El Perú hoy dista mucho de tener una economía de mercado. No es solo que tengamos un dólar controlado o que nuestros mercados de trabajo resulten los más rígidos de la región. Quizá el detalle que nos aleja más de configurar una economía de mercado son nuestras instituciones. Vivimos irrespetando la propiedad privada discrecionalmente y en medio de marañas de regulaciones (tributarias, laborales, ambientales, regionales, etc.) que hacen que la informalidad y los costos de operar en un mercado peruano resulten muy elevados.

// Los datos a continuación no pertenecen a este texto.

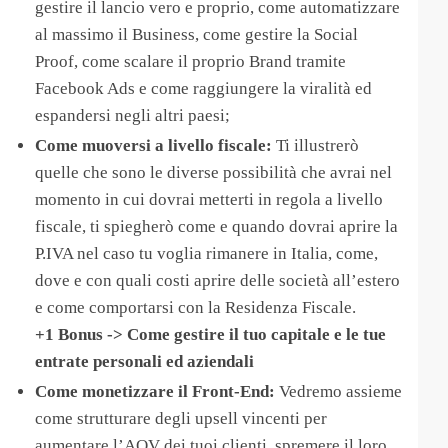
gestire il lancio vero e proprio, come automatizzare
al massimo il Business, come gestire la Social
Proof, come scalare il proprio Brand tramite
Facebook Ads e come raggiungere la viralità ed
espandersi negli altri paesi;
Come muoversi a livello fiscale:
Ti illustrerò
quelle che sono le diverse possibilità che avrai nel
momento in cui dovrai metterti in regola a livello
fiscale, ti spiegherò come e quando dovrai aprire la
P.IVA nel caso tu voglia rimanere in Italia, come,
dove e con quali costi aprire delle società all’estero
e come comportarsi con la Residenza Fiscale.
+1 Bonus -> Come gestire il tuo capitale e le tue
entrate personali ed aziendali
​Come monetizzare il Front-End:
Vedremo assieme
come strutturare degli upsell vincenti per
aumentare l’AOV dei tuoi clienti, spremere il loro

Por ello –hace dos décadas–, cuando tratábamos de escapar del infierno controlista prevaleciente entre 1970 y 1980, donde las colas y los mercados negros eran cotidianos, se creó nuestra Agencia de Competencia (el Instituto de Defensa del Consumidor y la Propiedad Intelectual, Indecopi). Esta agencia tenía como objeto fundamental facilitar que los consumidores puedan beneficiarse de un mercado libre.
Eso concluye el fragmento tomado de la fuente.